- Written task 1: Extract the records from the line with "class: Magnoliopsida" through the end of the records, repeating each of those lines unchanged.

- Provided text:

I comes down to that person being miserable whomever they're attached to. Serial miserablism.


----------



## lordmayhem (Feb 7, 2011)

I know the statistics are against it, supposedly a 3% chance at best of the relationship lasting. Of the marriages I've seen over the years that were destroyed by cheating, I've never seen the subsequent relationship last, so maybe its true. As for my ex, after I divorced her, I never kept in contact with her. I did find her again on facebook and apparently she didn't marry OM I guess. She ballooned up like a whale. I can only shake my head. Maybe the karma bus ran her over.


----------



## morituri (Apr 1, 2011)

Jellybeans said:


> No, not the evil ex-wife! :rofl:
> 
> 
> 
> :lol:


Ok young lady you've had enough, put that can away. 

BTW who gave you the Jesus juice? The basturd must have been turned on by you wearing them pencil skirts and t-straps .


----------



## Jellybeans (Mar 8, 2011)

^ Hehehe.



Runs like Dog said:


> I comes down to that person being miserable whomever they're attached to. Serial miserablism.


That's exactly what it is, RLD.


----------



## the guy (Aug 3, 2010)

- Dataset extract:

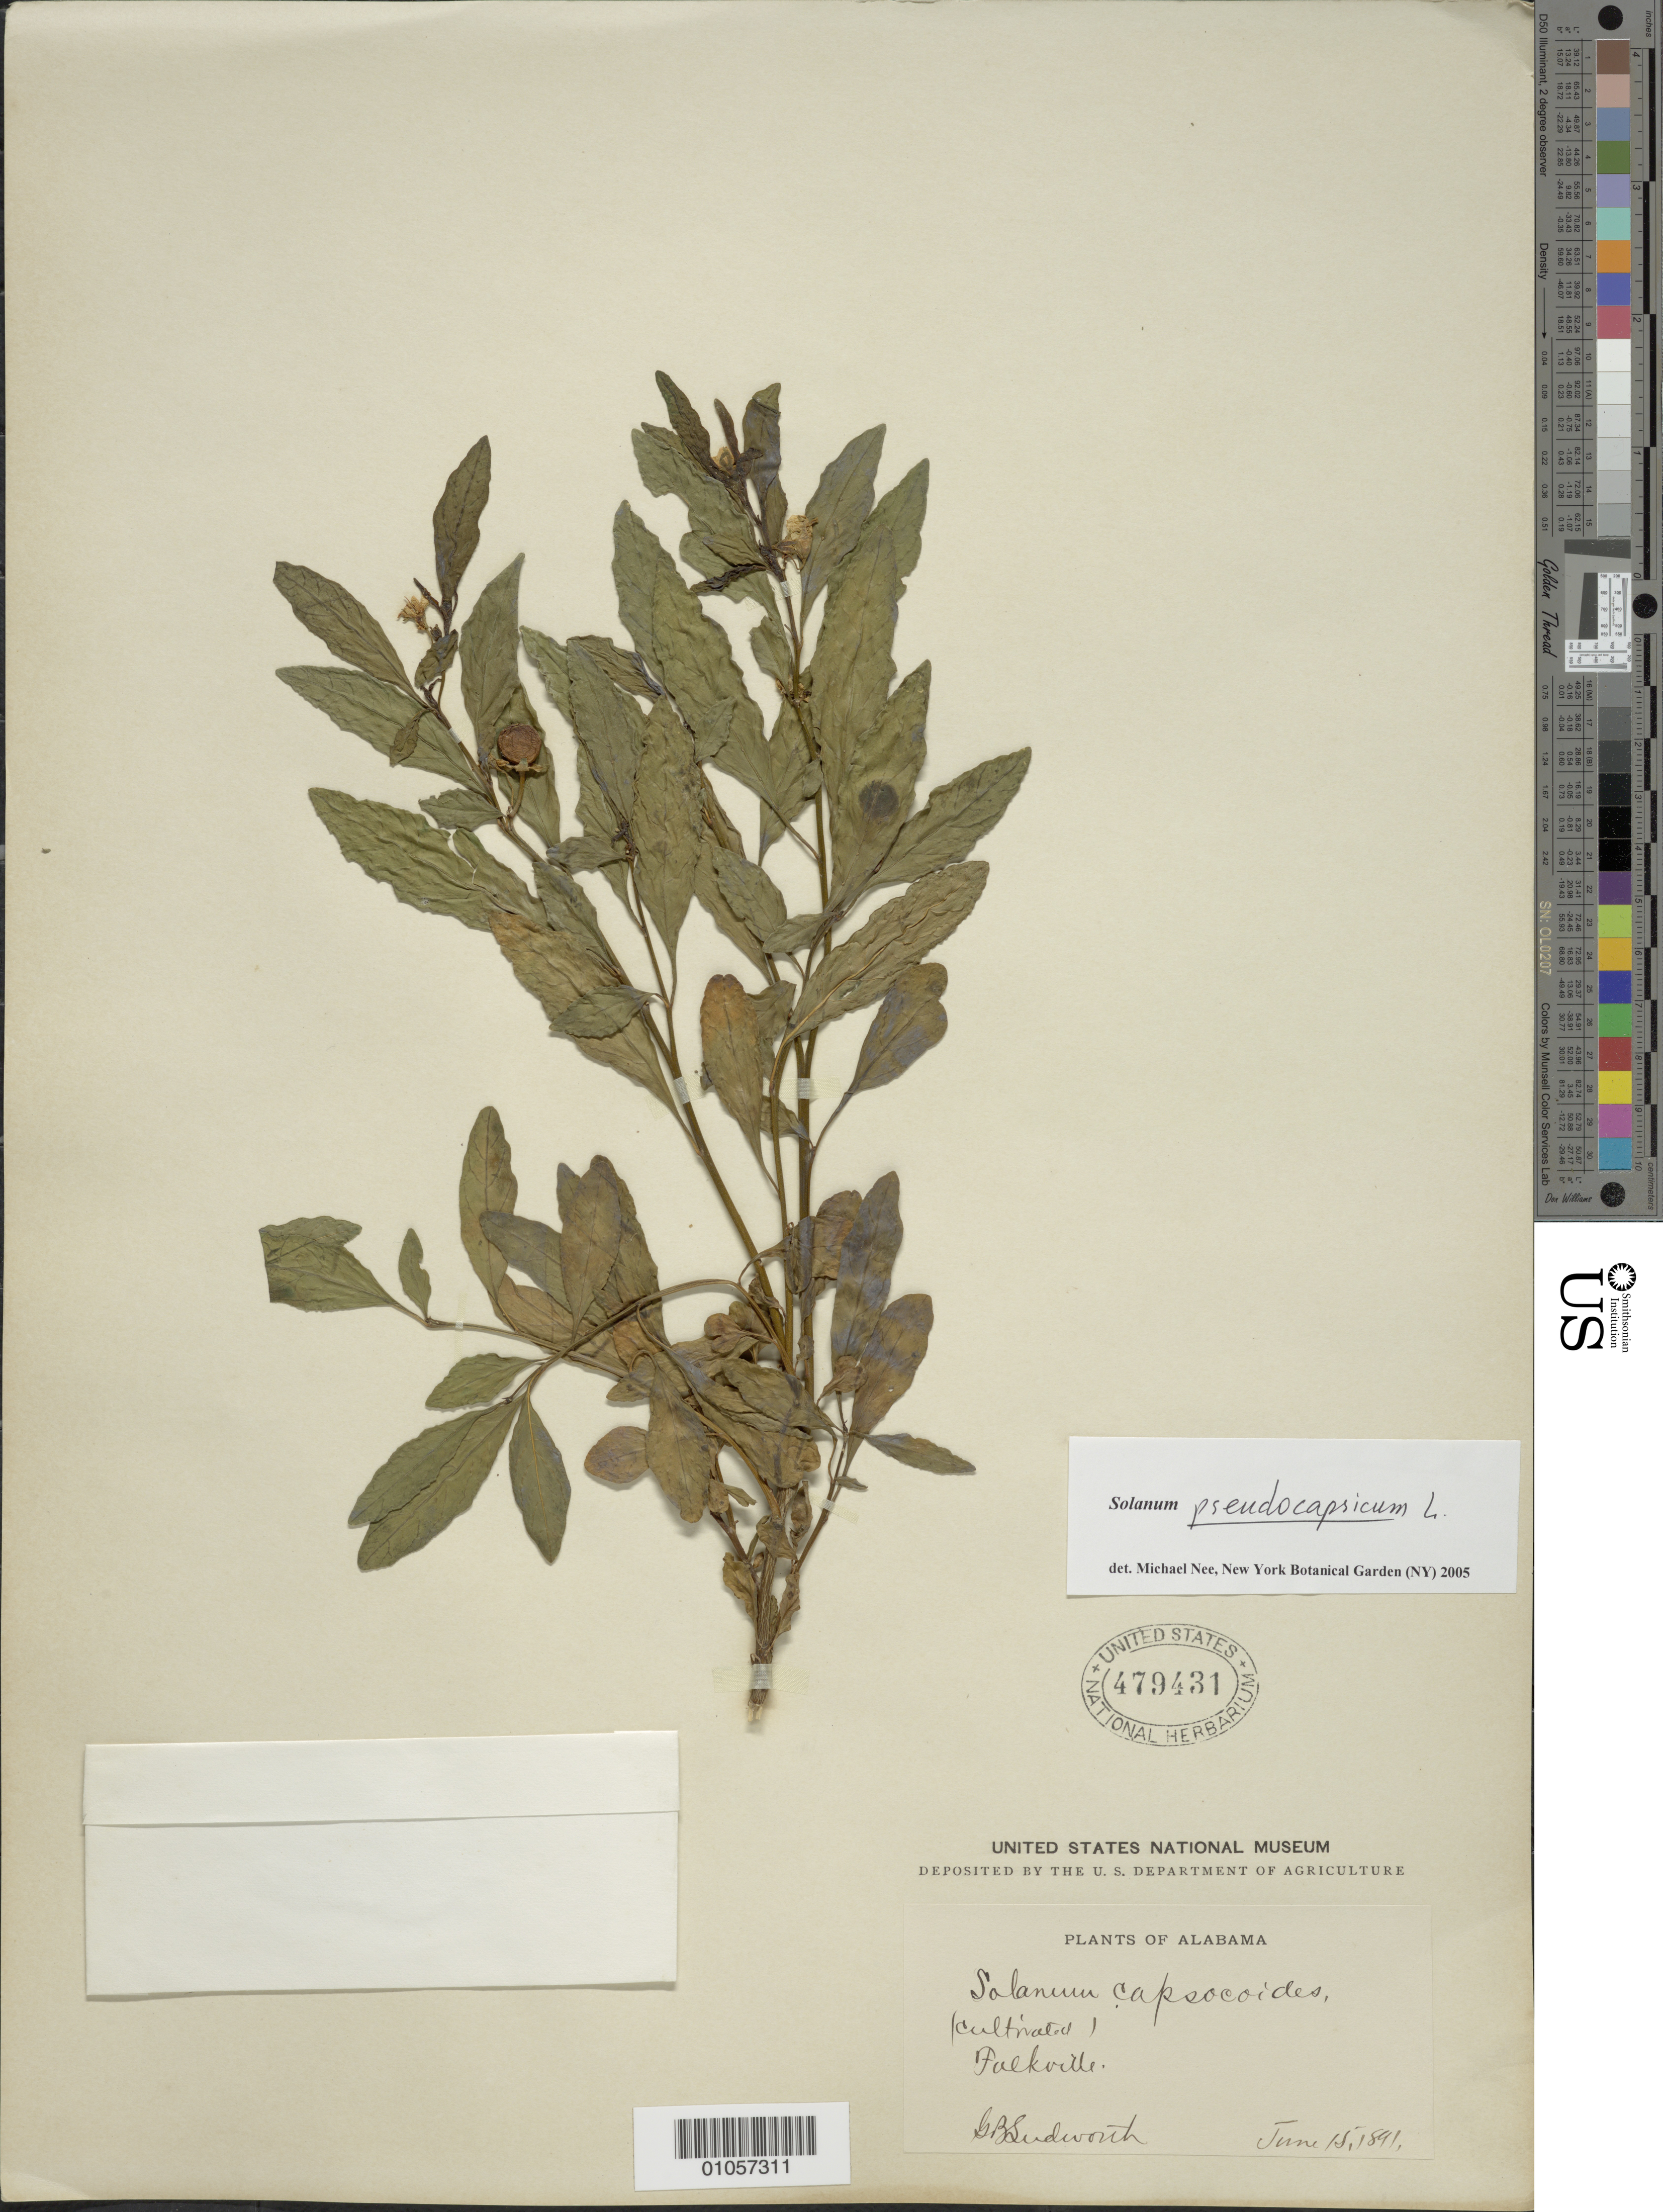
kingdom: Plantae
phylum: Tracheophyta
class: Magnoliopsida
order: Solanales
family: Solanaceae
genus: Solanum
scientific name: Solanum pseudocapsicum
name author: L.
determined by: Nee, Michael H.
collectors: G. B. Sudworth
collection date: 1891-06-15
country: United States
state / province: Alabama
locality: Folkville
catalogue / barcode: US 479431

- Written task 2: Extend the forum thread on relationships that began with cheating, picking up from where it stops.

- Result 1:
class: Magnoliopsida
order: Solanales
family: Solanaceae
genus: Solanum
scientific name: Solanum pseudocapsicum
name author: L.
determined by: Nee, Michael H.
collectors: G. B. Sudworth
collection date: 1891-06-15
country: United States
state / province: Alabama
locality: Folkville
catalogue / barcode: US 479431

- Result 2:
Just my $0.02 and a perspective for any cheaters reading;
My cheating wife always told the OM's she was married a small few bailed right of way, but the one that didin't care were automaticly labeled as "moraly challenged" by her and there for used as her own bandaids just to get through a troubled marraige.

My cheating wifes own quote " any one willing to sleep with a married women wasn't worth putting to much emotion it to"


----------



## krismimo (Jan 26, 2011)

To be honest I think it depends might be 3 months might be three years. I'ts interesting how some people on here give conflicting advice on one thread they say take the time you need to think about it, in others they say leave asap. Like a friend told me once "You know when you had enough."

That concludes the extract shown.